Pub Date: Aug. 18th, 2009
ISBN: 978-0-312-38530-9
Publisher: Dunne/St. Martin's

“No life form has had greater impact upon this planet than the human male,” claims Morris in this follow-up to The Naked Woman (2005, etc.)

The author begins with a discussion of the primeval male, who honed his skills, took risks and indulged his curiosity, eventually evolving into a “startlingly efficient prey-killer.” In this manner, females, “too valuable reproductively to be risked in the chase,” became specialized as “cautious, caring, maternally efficient individuals.” The man-the-hunter image still persists today, writes Morris, in competitive sports and games, muscle-building and collecting hobbies, along with the sexual strategies that allow for pair-bonding but also for sowing one’s seeds when opportunity knocks. Following this chapter on evolutionary processes, the author devotes much of the rest of the text to the specifics of male body parts. Here Morris covers body language, clothing styles and adornments that males have adopted to endow body parts with symbolic meaning and significance, much of it gender-associated.

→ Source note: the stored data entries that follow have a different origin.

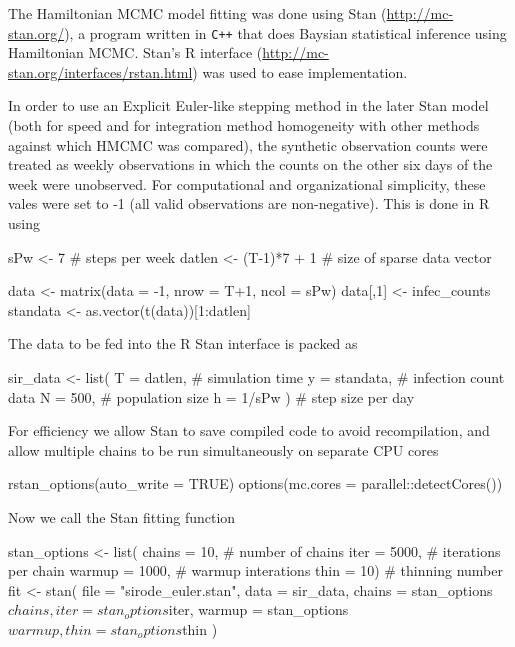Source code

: \documentclass[12pt]{article}
\begin{document}
    The Hamiltonian MCMC model fitting was done using Stan (\url{http://mc-stan.org/}), a program written in \verb|C++| that does Baysian statistical inference using Hamiltonian MCMC. Stan's R interface (\url{http://mc-stan.org/interfaces/rstan.html}) was used to ease implementation.

    In order to use an Explicit Euler-like stepping method in the later Stan model (both for speed and for integration method homogeneity with other methods against which HMCMC was compared), the synthetic observation counts were treated as weekly observations in which the counts on the other six days of the week were unobserved. For computational and organizational simplicity, these vales were set to -1 (all valid observations are non-negative). This is done in R using

    \begin{R}
    sPw <- 7               # steps per week
    datlen <- (T-1)*7 + 1  # size of sparse data vector

    data <- matrix(data = -1, nrow = T+1, ncol = sPw)
    data[,1] <- infec_counts
    standata <- as.vector(t(data))[1:datlen]
    \end{R}

    The data to be fed into the R Stan interface is packed as

    \begin{R}
    sir_data <- list( T = datlen,    # simulation time
                     y = standata,  # infection count data
                     N = 500,       # population size
                     h = 1/sPw )    # step size per day 
    \end{R}

    For efficiency we allow Stan to save compiled code to avoid recompilation, and allow multiple chains to be run simultaneously on separate CPU cores

    \begin{R}
    rstan_options(auto_write = TRUE)
    options(mc.cores = parallel::detectCores())
    \end{R}

    Now we call the Stan fitting function

    \begin{R}
    stan_options <- list( chains = 10,   # number of chains
                         iter   = 5000, # iterations per chain
                         warmup = 1000, # warmup interations
                         thin   = 10)   # thinning number
    fit <- stan( file    = "sirode_euler.stan",
                data    = sir_data,
                chains  = stan_options$chains,
                iter    = stan_options$iter,
                warmup  = stan_options$warmup,
                thin    = stan_options$thin )
    \end{R}
\end{document}
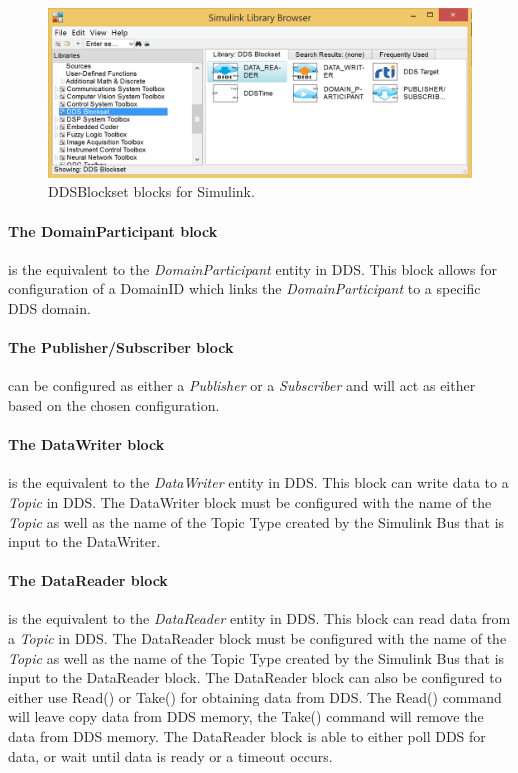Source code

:\begin{figure}[h]
\includegraphics[width=\textwidth]{figures/DDSBlockset}
	\caption[DDSBlockset blocks for Simulink]{
		\label{fig:DDSBlocksetBlocks} 
		\footnotesize{%
			DDSBlockset blocks for Simulink.
		}
	}
\end{figure}


\paragraph{The DomainParticipant block} is the equivalent to the \textit{DomainParticipant} entity in DDS. This block allows for configuration of a DomainID which links the \textit{DomainParticipant} to a specific DDS domain.

\paragraph{The Publisher/Subscriber block} can be configured as either a \textit{Publisher} or a \textit{Subscriber} and will act as either based on the chosen configuration.

\paragraph{The DataWriter block} is the equivalent to the \textit{DataWriter} entity in DDS. This block can write data to a \textit{Topic} in DDS. The DataWriter block must be configured with the name of the \textit{Topic} as well as the name of the Topic Type created by the Simulink Bus that is input to the DataWriter.

\paragraph{The DataReader block} is the equivalent to the \textit{DataReader} entity in DDS. This block can read data from a \textit{Topic} in DDS. The DataReader block must be configured with the name of the \textit{Topic} as well as the name of the Topic Type created by the Simulink Bus that is input to the DataReader block. The DataReader block can also be configured to either use Read() or Take() for obtaining data from DDS. The Read() command will leave copy data from DDS memory, the Take() command will remove the data from DDS memory. The DataReader block is able to either poll DDS for data, or wait until data is ready or a timeout occurs.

Some of this is intriguing (the contradictions that allow both baldness and hairiness to be signs of virility), some is minutiae (the free-type ear lobe is twice as common as the attached type), much is folklore (a precious metal earring would distract the devil from entering the body through the ear) and some is simply Morris’s penchant for Guinness-type records (who has the longest nose, pigtail, etc.) There are neat nuggets like “playing a hunch”—which refers to “making a play at the gaming tables after touching [a] hunchback [person]”—but there is also insufficient information. Weighing the pros and cons of male circumcision, for example, Morris makes no mention that the procedure can lower the odds of contracting HIV. Finally, the author advances the bizarre theory that homosexuality is the result of boys never outgrowing the middle childhood years when girls are shunned.

Proceed with caution—enjoy the folklore but beware the folly.